= Aim of the task =
State how many lines in the data below contain the string "Working", matching case exactly. Give only the number.

[Dataset items]

--

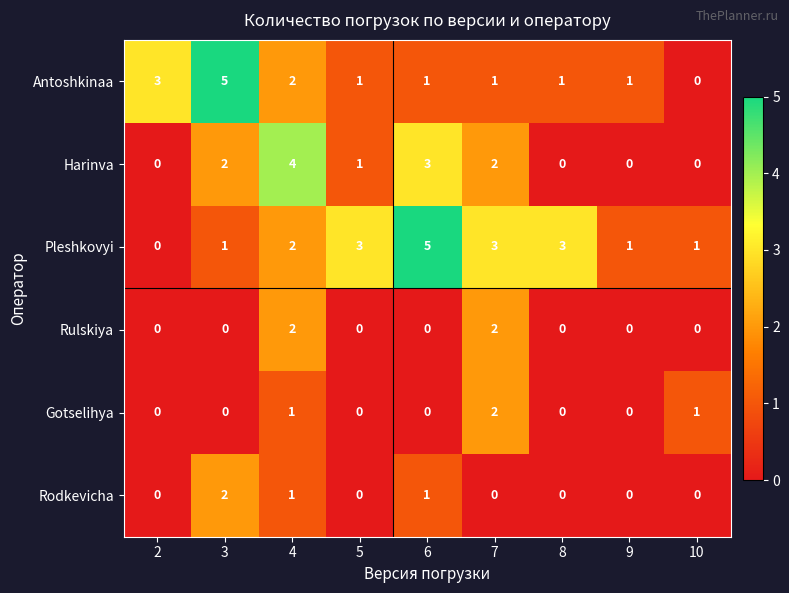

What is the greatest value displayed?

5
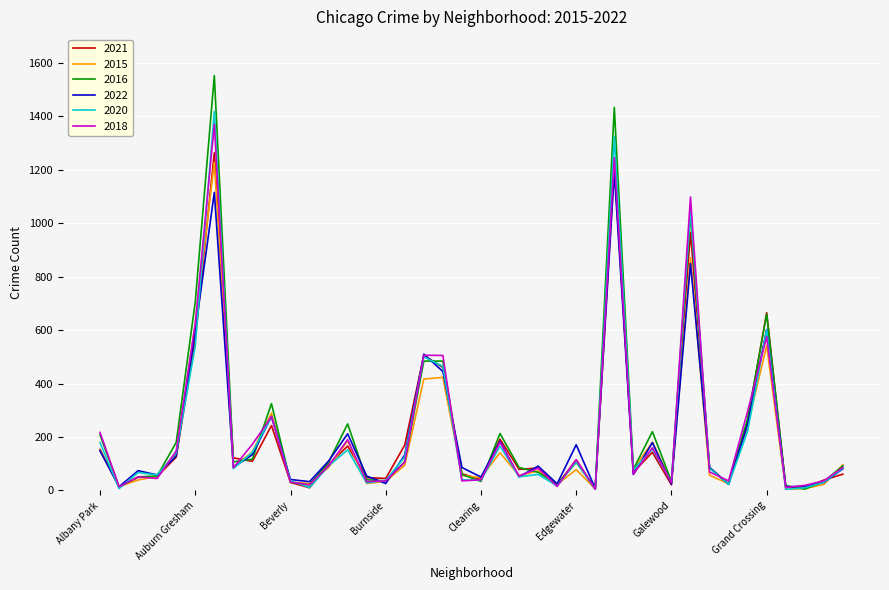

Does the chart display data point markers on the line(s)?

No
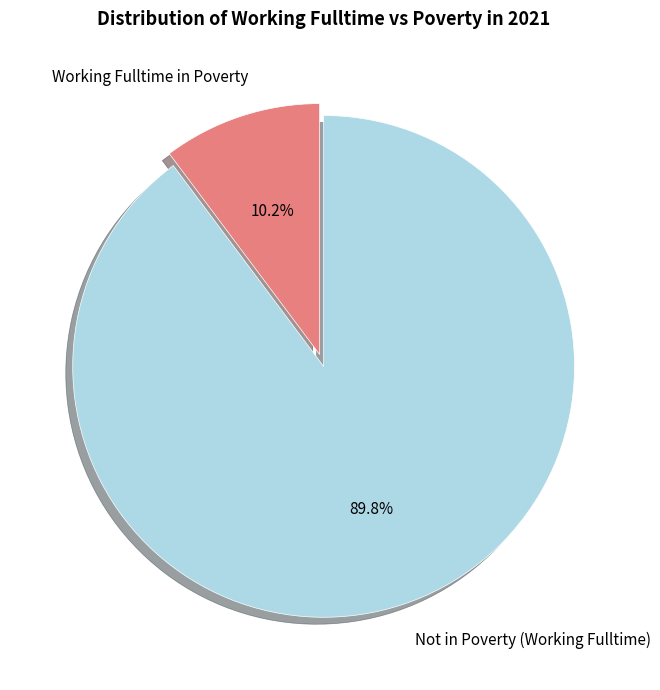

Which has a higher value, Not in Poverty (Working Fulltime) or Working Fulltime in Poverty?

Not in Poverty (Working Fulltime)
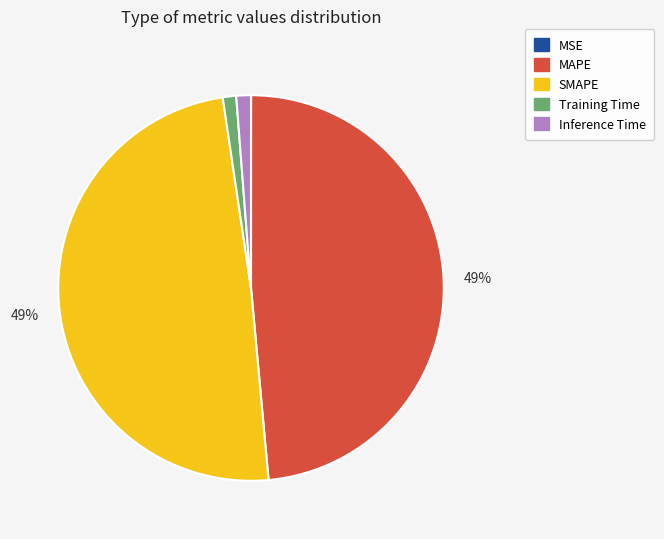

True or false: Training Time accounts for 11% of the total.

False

--

= Exercise result =
2